Sunday, 26 November 2017

It Came Back.

I guess everytime I'm nearing my menstrual period, my emotions is incontroble & my mood just snaps at everything that annoys me. I get that lonely again, feeling hopeless, useless & 'everyone-else-is-doing-better-than-me' feeling.

And his the closest to me, so he gets the first hit. I hate this. I hate that it keeps coming even when I felt like, "Hey, it's better now."

What triggers it? What? When days that financial is shit, I kept my cool & kept reminding myself, "Alhamdulillah. Be grateful. Alhamdulillah."

But this month, it came back & I blame myself for those words I regret because I sound so ungrateful.

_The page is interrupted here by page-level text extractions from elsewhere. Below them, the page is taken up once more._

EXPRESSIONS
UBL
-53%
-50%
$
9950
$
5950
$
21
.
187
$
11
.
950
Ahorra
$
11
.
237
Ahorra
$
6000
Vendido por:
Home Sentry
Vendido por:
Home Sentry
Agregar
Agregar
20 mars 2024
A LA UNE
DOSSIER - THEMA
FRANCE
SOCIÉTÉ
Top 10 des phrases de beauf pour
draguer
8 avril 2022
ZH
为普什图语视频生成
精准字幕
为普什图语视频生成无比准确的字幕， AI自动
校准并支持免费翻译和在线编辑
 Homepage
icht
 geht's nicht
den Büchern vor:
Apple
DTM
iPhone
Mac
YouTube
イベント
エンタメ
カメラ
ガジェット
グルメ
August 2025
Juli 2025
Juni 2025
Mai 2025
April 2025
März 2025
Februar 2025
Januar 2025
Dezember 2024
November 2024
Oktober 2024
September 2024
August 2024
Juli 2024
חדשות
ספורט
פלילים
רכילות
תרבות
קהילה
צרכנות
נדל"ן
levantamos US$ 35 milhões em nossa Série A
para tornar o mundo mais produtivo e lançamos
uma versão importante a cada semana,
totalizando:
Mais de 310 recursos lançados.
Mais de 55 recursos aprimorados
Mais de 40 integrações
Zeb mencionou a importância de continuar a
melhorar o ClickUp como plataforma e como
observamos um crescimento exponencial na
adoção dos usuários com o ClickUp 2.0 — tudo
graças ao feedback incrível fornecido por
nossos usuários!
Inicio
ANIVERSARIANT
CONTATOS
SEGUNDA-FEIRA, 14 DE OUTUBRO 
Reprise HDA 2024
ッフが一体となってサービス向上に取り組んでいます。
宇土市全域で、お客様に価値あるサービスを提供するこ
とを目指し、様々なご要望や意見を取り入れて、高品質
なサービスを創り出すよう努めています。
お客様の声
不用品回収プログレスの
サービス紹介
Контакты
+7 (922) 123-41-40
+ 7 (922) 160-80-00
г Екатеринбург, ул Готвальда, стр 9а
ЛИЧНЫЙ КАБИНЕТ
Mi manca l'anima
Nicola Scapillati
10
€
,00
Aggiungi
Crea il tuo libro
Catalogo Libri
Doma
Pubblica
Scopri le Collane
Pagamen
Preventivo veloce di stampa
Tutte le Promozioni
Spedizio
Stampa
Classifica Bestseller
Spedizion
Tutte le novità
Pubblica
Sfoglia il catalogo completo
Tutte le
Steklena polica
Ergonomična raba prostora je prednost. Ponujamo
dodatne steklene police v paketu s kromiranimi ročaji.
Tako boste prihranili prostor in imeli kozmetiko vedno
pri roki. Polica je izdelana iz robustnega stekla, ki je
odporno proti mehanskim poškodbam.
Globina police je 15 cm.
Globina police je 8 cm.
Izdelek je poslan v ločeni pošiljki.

Why am I not rich? I am actually poor & things around me tells me I am. Because I kept asking my husband to buy what 'I want.'

This depression roller coaster is killing me.

Friday, 17 November 2017

When It's about Him. I Trembled.

I hate to know that someone complains of comments or talk about him to me. It's like I failed to make him what he wants to be. I failed as a friend, partner & wife. But I am also feeling appreciative to know of this. Because one can't grow to be a better person without failing.

Maybe it's for the best. But then again, suddenly I felt lost of what I want him to be. *sigh*. What's happening? Is it the age that's making us going through this? Feeling failure. Oh, gosh. Life as an adult is sometimes scary.

I can do this. We can do this. He will learn. InsyaAllah.